• [PAGE EXCERPT]:
☆ ☆ ☆
Fallout to stream on Prime Video

THE newest offering by Prime Video is Fallout, a series set in a post-nuclear apocalypse, where survival becomes an enduring struggle for humanity. It will premiere on April 11 on Prime Video. The series is based on a popular video game of the same name. It centers around three survivors – Lucy (Ella Purnell), Maximus (Aaron Moten), and The Ghoul (Walton Goggins) – each navigating the treacherous landscape with their varied motivations and struggles.


Cup of Joe set to join Lola Amour’s album concert

THE eight-piece pop-funk band Lola Amour will be holding a concert promoting its latest album this April, this time with Cup of Joe as one of their guest acts. It will be held at the Circuit Event Grounds, Makati, on April 13, with Cup of Joe opening the show along with Any Name’s Okay. There will be an after-concert performance by PLAYERTWO. The concert is in support of Lola Amour’s self-titled debut album which comes out on April 10.
☆ ☆ ☆
• [INFORMATION SHOWN]:
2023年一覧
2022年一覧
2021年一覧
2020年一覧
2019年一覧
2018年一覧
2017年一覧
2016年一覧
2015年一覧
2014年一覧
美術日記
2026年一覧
☆ ☆ ☆
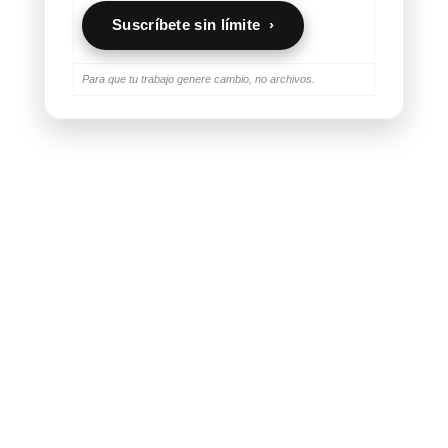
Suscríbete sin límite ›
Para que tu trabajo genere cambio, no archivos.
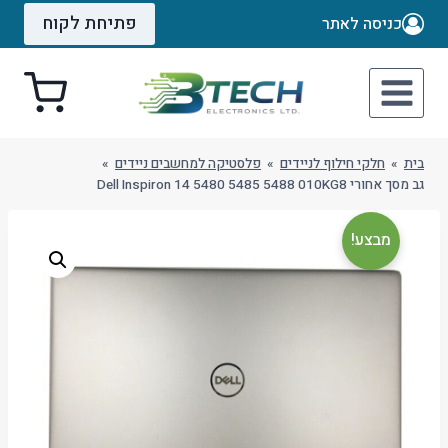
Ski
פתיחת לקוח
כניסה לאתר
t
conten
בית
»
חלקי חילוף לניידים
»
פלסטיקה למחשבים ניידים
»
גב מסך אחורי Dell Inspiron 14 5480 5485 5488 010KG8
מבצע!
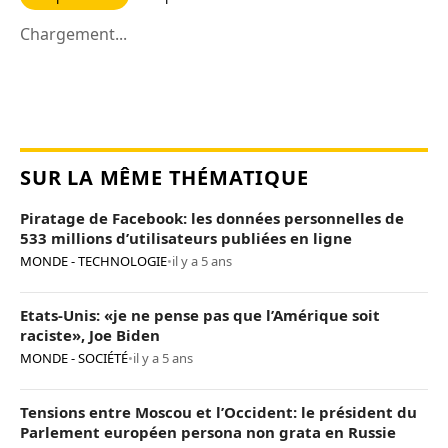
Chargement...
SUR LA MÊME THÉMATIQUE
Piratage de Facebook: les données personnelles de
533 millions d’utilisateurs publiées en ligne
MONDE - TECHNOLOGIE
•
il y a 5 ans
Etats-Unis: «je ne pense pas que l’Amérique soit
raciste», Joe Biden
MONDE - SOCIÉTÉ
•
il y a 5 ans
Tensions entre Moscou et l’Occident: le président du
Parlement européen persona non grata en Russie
☆ ☆ ☆
• [ACTIVITY LIST]:
(A) Retype the entertainment news excerpt from "Cup of Joe set" to "on April 10.".
(B) Reproduce the lines of the entries from the line with "Chargement..." to the line with "Tensions entre Moscou", both included.

• [RESPONSES TO THE EXERCISE]:
(A)
Cup of Joe set to join Lola Amour’s album concert

THE eight-piece pop-funk band Lola Amour will be holding a concert promoting its latest album this April, this time with Cup of Joe as one of their guest acts. It will be held at the Circuit Event Grounds, Makati, on April 13, with Cup of Joe opening the show along with Any Name’s Okay. There will be an after-concert performance by PLAYERTWO. The concert is in support of Lola Amour’s self-titled debut album which comes out on April 10.

(B)
Chargement...
SUR LA MÊME THÉMATIQUE
Piratage de Facebook: les données personnelles de
533 millions d’utilisateurs publiées en ligne
MONDE - TECHNOLOGIE
•
il y a 5 ans
Etats-Unis: «je ne pense pas que l’Amérique soit
raciste», Joe Biden
MONDE - SOCIÉTÉ
•
il y a 5 ans
Tensions entre Moscou et l’Occident: le président du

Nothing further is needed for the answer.